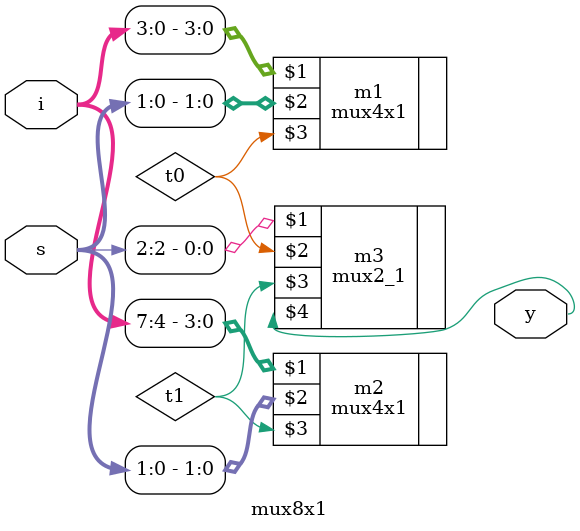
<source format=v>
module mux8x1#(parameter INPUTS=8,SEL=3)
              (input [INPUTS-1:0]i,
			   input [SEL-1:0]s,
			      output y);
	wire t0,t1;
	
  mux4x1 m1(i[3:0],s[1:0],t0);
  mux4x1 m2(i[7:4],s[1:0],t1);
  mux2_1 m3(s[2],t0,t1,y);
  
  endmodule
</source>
━━━━
Aim of the exercise = Would you output all of the entries above exactly, keeping the pictures out?

Completed exercise =
<source format=v>
module mux8x1#(parameter INPUTS=8,SEL=3)
              (input [INPUTS-1:0]i,
			   input [SEL-1:0]s,
			      output y);
	wire t0,t1;
	
  mux4x1 m1(i[3:0],s[1:0],t0);
  mux4x1 m2(i[7:4],s[1:0],t1);
  mux2_1 m3(s[2],t0,t1,y);
  
  endmodule
</source>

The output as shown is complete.